Contact with traditional owners – led in part by the late Mutthi Mutthi elder Alice Kelly – had not occurred for several years, by which time Mungo Man and Lady had been sponsored by the ANU.

Related: Mungo Man: the last journey of our 40,000-year-old ancestor

Despite the exhaustion of scientific testing of the remains and Mungo National Park being declared a Unesco world heritage site in part because of its unique global human connection, there was entrenched institutional opposition to Mungo Man’s return to the country. As the traditional owners, Bowler and Mulvaney were excited to bring the remains home and give them a respectful burial.

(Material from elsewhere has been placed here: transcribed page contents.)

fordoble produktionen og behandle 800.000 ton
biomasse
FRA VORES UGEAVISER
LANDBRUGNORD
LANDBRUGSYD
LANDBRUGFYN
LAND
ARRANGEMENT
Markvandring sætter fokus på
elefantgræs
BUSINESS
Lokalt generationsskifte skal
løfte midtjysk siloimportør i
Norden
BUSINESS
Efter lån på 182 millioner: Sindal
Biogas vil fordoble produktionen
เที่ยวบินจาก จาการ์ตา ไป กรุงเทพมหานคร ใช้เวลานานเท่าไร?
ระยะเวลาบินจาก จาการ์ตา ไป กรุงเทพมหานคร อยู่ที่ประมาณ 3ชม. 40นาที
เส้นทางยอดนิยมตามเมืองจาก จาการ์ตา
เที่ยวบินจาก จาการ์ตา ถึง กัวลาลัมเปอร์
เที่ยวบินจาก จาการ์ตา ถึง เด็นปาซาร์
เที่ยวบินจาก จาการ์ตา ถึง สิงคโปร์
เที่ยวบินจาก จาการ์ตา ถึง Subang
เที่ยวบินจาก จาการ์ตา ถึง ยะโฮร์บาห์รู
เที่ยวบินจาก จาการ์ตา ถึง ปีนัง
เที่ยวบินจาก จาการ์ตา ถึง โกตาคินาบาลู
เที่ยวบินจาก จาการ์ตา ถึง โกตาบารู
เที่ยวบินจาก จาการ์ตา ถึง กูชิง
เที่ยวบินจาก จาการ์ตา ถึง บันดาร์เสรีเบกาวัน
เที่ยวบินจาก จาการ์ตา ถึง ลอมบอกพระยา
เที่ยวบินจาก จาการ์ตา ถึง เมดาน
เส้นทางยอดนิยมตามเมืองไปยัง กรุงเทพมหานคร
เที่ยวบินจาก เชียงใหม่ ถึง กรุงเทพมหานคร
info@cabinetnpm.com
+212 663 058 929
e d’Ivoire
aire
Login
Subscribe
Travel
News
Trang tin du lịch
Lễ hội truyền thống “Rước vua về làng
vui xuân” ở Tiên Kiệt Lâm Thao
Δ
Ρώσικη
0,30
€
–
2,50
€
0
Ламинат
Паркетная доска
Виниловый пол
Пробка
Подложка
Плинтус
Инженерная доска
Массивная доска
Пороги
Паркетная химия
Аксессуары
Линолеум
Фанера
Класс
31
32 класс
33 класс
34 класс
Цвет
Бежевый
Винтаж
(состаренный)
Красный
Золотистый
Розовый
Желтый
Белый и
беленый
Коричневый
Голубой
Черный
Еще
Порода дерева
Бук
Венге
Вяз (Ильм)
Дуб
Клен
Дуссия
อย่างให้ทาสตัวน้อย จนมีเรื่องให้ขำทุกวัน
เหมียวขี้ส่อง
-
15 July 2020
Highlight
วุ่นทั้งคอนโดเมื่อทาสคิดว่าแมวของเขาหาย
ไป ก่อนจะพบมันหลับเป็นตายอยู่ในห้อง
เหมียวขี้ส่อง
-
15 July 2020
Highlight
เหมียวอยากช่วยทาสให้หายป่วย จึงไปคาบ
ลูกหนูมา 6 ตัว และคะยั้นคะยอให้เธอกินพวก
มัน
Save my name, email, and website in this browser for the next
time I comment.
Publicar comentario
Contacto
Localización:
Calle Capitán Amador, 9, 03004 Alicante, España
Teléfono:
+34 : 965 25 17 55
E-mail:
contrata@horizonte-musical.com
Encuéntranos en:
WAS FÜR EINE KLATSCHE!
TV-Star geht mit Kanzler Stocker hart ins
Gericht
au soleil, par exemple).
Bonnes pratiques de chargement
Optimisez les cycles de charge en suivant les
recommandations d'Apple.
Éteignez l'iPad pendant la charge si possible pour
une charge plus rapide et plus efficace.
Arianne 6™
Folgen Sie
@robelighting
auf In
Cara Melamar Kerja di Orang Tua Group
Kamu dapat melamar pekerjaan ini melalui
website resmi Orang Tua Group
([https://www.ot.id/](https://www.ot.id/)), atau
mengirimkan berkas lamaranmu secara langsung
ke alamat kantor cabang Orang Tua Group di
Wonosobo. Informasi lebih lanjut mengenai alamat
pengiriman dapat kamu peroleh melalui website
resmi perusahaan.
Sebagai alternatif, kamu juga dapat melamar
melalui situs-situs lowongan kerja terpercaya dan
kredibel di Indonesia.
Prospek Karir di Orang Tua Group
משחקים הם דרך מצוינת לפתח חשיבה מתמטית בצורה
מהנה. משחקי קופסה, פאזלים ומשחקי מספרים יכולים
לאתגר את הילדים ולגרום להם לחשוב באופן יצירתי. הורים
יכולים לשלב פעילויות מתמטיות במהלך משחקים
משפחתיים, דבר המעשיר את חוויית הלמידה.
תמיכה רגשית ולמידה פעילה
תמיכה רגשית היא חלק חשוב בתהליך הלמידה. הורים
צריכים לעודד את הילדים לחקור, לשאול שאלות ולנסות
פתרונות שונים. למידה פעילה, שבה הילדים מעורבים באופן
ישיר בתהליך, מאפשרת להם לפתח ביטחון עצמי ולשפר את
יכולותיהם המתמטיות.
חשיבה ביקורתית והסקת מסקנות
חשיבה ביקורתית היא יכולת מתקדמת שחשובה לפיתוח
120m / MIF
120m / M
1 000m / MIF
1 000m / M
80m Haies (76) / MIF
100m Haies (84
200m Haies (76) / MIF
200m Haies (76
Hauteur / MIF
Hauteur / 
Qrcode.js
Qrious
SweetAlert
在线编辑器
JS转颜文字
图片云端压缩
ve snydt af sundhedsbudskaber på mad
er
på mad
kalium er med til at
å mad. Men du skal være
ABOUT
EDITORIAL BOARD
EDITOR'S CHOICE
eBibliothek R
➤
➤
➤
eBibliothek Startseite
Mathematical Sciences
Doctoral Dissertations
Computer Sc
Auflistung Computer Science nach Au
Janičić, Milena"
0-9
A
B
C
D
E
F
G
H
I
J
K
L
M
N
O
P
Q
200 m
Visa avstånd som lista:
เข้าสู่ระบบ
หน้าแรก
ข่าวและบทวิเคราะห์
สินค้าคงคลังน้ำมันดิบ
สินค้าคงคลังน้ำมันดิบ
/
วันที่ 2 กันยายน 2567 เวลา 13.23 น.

Mungo Man was brought back to the country in 2017 after Mungo Lady was brought back in 1992. Both were kept in a secure facility associated with Mungo national park.

Some senior traditional custodians are deeply concerned that these bodies will be secreted in 2022. The Aboriginal advisory group made up of members of the three traditional owner groups that advise the New South Wales bureaucracy on traditional land management in the Willandra Lakes region the reburial advanced. . Some individual members of the advisory group opposed the rebuild.

The reburial was divisive in the local Aboriginal communities. Some wanted a more impressive burial, others wanted a memorial. Jason Kelly, grandson of Alice Kelly, is still angry about the secret burial, which he tried to stop.

“It’s going against my grandmother’s wishes, who didn’t want to send them secretly – but [into] place of custody, respectfully and securely.”

Kelly and his father, Danny Kelly (Alice’s only living child), and his uncle, Ngiyampaa elder Roy Kennedy, now in his 90s, were among those traditional owners who joined Bowler and his family on shore Lake Mungo this week.

Bowler and some elders had hoped to visit the burial site. But the advisory group rejected the proposal.

“It was vital for them to be there with Jim,” says Kelly. “It was great to be there but it was disappointing that the seniors couldn’t go out to their own [secret] burial site. And it was a disappointment to my father and Uncle Roy that the whole country did not realize that this was the 50th anniversary and what Mungo Man means to the country and to the world.”

Although Bowler said he felt the need to be close to where he found Mungo Man, the day was also disappointing that he could not go to the reburial site and that these oldest Indigenous Australians had been unceremoniously removed .

“They didn’t deserve to be secretly dishonored,” says Bowler. “In contrast to the ritual ceremony enacted there 40,000 years ago, the secret reburial is a sad moment. Although it’s not one we want to focus on. Time has passed. Some mistakes have been made – we’ve all made mistakes. We now have to move on to the next step.”

That step, he says, should be a year-long reconciliation dialogue “to find that healing glue” after the constitutional recognition referendum was defeated last October.

“There is a need for healing – the need for dialogue between the different cultures has not been resolved. With the failure of the referendum, the search for the healing device is urgently needed. What can the nation unite now? I am suggesting that it is the example of the Mungo people and their deep connection to the land and the spiritual aspect that encompasses, as the closest people to the cosmos.”

Kelly agrees.

“His proposal for a dialogue around Mungo is immediate. My grandmother always promoted it as a healing place. And as a place of education for all Australians … we have not come close to achieving Mungo’s potential as a place of global cultural, spiritual and human significance.”

Bowler, at 94, may yet return to Loch Mungo. But no matter, the conversation that sparked its discovery 50 years ago is likely to continue – because of its human importance and all the misery it has caused.